Sermon of the Seven Suns

I think of how the universe is made of theories—
                assumptions and mathematical calculations attempting to shut down the human paradox and close Pandora’s Box,
                as if one day we might think up an escape route through the back door of the universe,
                throw ourselves into the void of everything and end up a hundred trillion light years away,
                just far enough not to hear
                when death comes cradling the hands of the collective human race in the darkest parts of day,
                whispering
                                                live
                                                                livelivelive
                                                I am coming.

 

At the death of day the mother of the universe curls herself around a hundred million solar systems,
                her breath sparking solar winds and blowing a little blue planet several degrees south on its axis;
                the Galilean moons stop for just a moment in their orbit and
                all sixty-two moons of Saturn laugh in tandem at the irony of existence—
the mother of the universe curls herself around a hundred million solar systems,
                weeping
                even as death passes a hand over her shoulders and
                whispers
                                                live
                                                                let them live
                                                I am coming.

 

Silence echoes across the universe and the murmur of celestial bodies fades with the light of a hundred million suns,
                all sixty-two of Saturn’s moons have stopped laughing
                and the mother of the universe goes softly into sleep
                as death strings every sun, moon, and planet around his neck in the absence of noise and grips the fading
                strands of time
                in his fist,
                whispering into the past
                                                live
                                                                livelivelive
                                                for I am coming.

This poem is about: 
Our world
Poetry Terms Demonstrated: 

Comments

mpetruso

The Sermon of the Seven Suns is, in Buddhist scripture, much like the western idea of Dooms Day or the End Time.

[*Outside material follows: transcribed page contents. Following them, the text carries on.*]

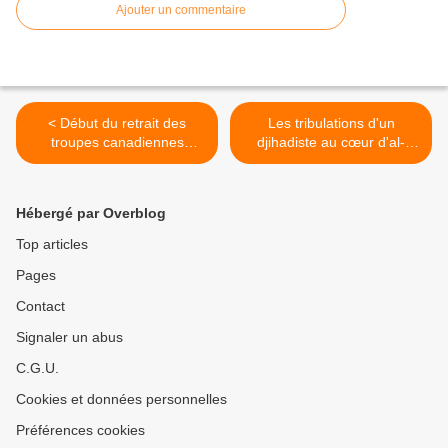
Ajouter un commentaire
< Début du retrait des
Les tribulations d'un
troupes canadiennes
djihadiste au cœur d'al-
d’Afghanistan
Qaida >
Hébergé par Overblog
Top articles
Pages
Contact
Signaler un abus
C.G.U.
Cookies et données personnelles
Préférences cookies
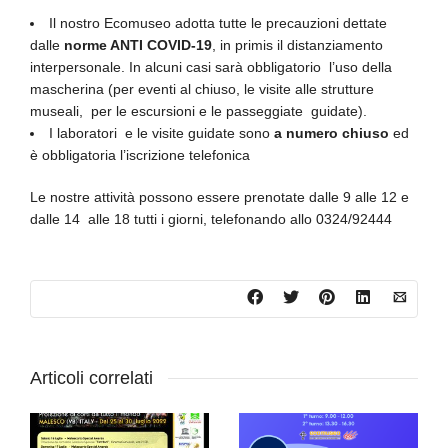
Il nostro Ecomuseo adotta tutte le precauzioni dettate
dalle
norme ANTI COVID-19
, in primis il distanziamento
interpersonale. In alcuni casi sarà obbligatorio
l’uso della
mascherina (per eventi al chiuso, le visite alle strutture
museali,
per le escursioni e le passeggiate
guidate).
I laboratori
e le visite guidate sono
a numero chiuso
ed
è obbligatoria l’iscrizione telefonica
Le nostre attività possono essere prenotate dalle 9 alle 12 e
dalle 14
alle 18 tutti i giorni, telefonando allo 0324/92444
Articoli correlati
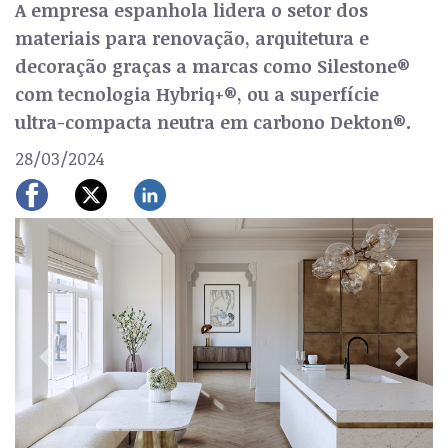
A empresa espanhola lidera o setor dos
materiais para renovação, arquitetura e
decoração graças a marcas como Silestone®
com tecnologia Hybriq+®, ou a superfície
ultra-compacta neutra em carbono Dekton®.
28/03/2024
Previous
Next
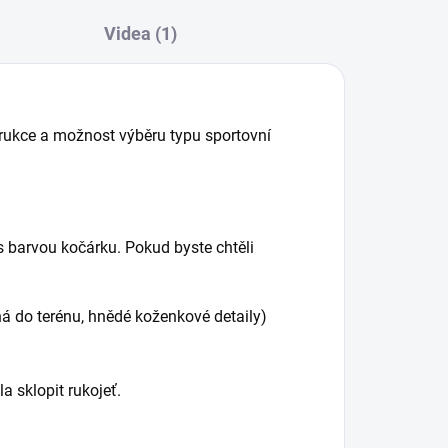
Videa (1)
trukce a možnost výběru typu sportovní
 s barvou kočárku. Pokud byste chtěli
á do terénu, hnědé koženkové detaily)
la sklopit rukojeť.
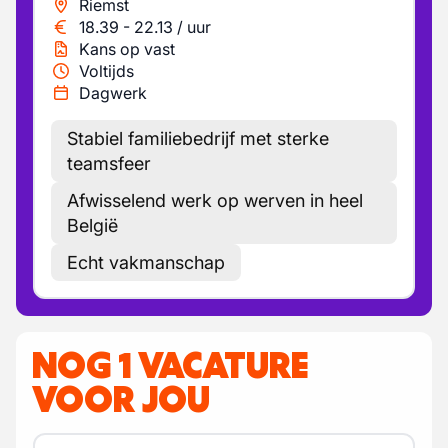
Riemst
18.39
-
22.13
/
uur
Kans op vast
Voltijds
Dagwerk
Stabiel familiebedrijf met sterke
teamsfeer
Afwisselend werk op werven in heel
België
Echt vakmanschap
NOG 1 VACATURE
VOOR JOU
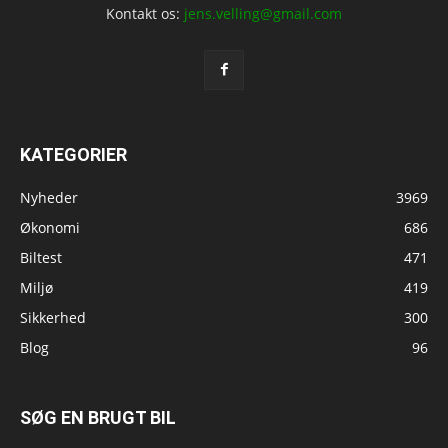
Kontakt os:
jens.velling@gmail.com
KATEGORIER
Nyheder
3969
Økonomi
686
Biltest
471
Miljø
419
Sikkerhed
300
Blog
96
SØG EN BRUGT BIL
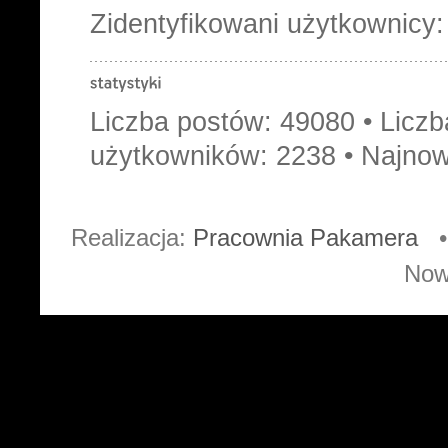
Zidentyfikowani użytkownicy
Liczba postów:
49080
• Licz
użytkowników:
2238
• Najnow
Realizacja:
Pracownia Pakamera
• 
Now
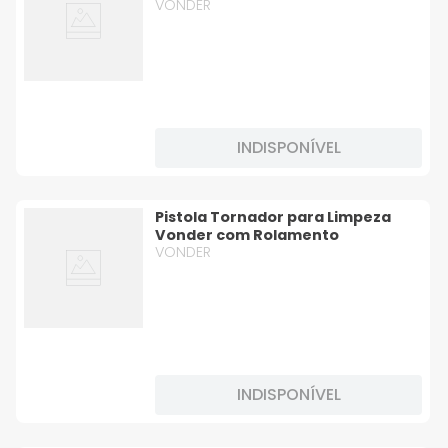
VONDER
INDISPONÍVEL
Pistola Tornador para Limpeza
Vonder com Rolamento
VONDER
INDISPONÍVEL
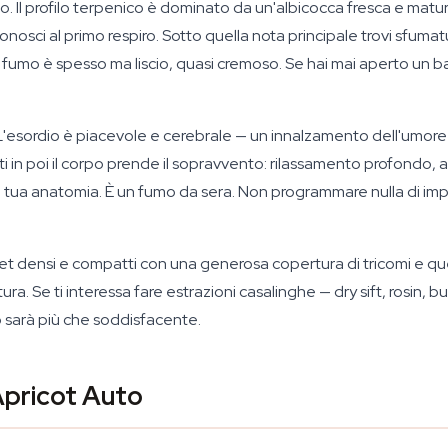
o. Il profilo terpenico è dominato da un'albicocca fresca e mat
conosci al primo respiro. Sotto quella nota principale trovi sfu
 fumo è spesso ma liscio, quasi cremoso. Se hai mai aperto un ba
L'esordio è piacevole e cerebrale — un innalzamento dell'umore 
n poi il corpo prende il sopravvento: rilassamento profondo, art
la tua anatomia. È un fumo da sera. Non programmare nulla di 
get densi e compatti con una generosa copertura di tricomi e qu
ra. Se ti interessa fare estrazioni casalinghe — dry sift, rosin, 
o sarà più che soddisfacente.
Apricot Auto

That being said, the Sermon is essentially the Buddha's predication of the end of the world as it descends into violence and social collapse and seven suns appear in the sky, each one causing subsequent ruin untilt he earth is consumed by inferno. The violence of the title metaphor is meant to be contrasted to the overall ambiguity and peacefulness of the universe, complex and outside of human understanding that it often is. Thus, in a time where increased gloablization and the advancement of military technology specifically have lead to an era where citizens from all aorund the gloabe are able to witness global violence and subsequently become desentized towards it--from watching the Ukranian protests of 2013 to the violence of militaary action cocerning the Middle East to the current Syrian refugee crisis--the poem is meant as a call for global solidarity. While there are many thngs out of our control, and many issues concerning the world are complex and out of reach for many of us, we need to work together and use our lives to shape the future for future generations, knowing that while we may not see change in our lifetimes, others will, and the fact that we will not see it should not change the fact that we should use the lives we have now for peace and the prosepct of a greater future.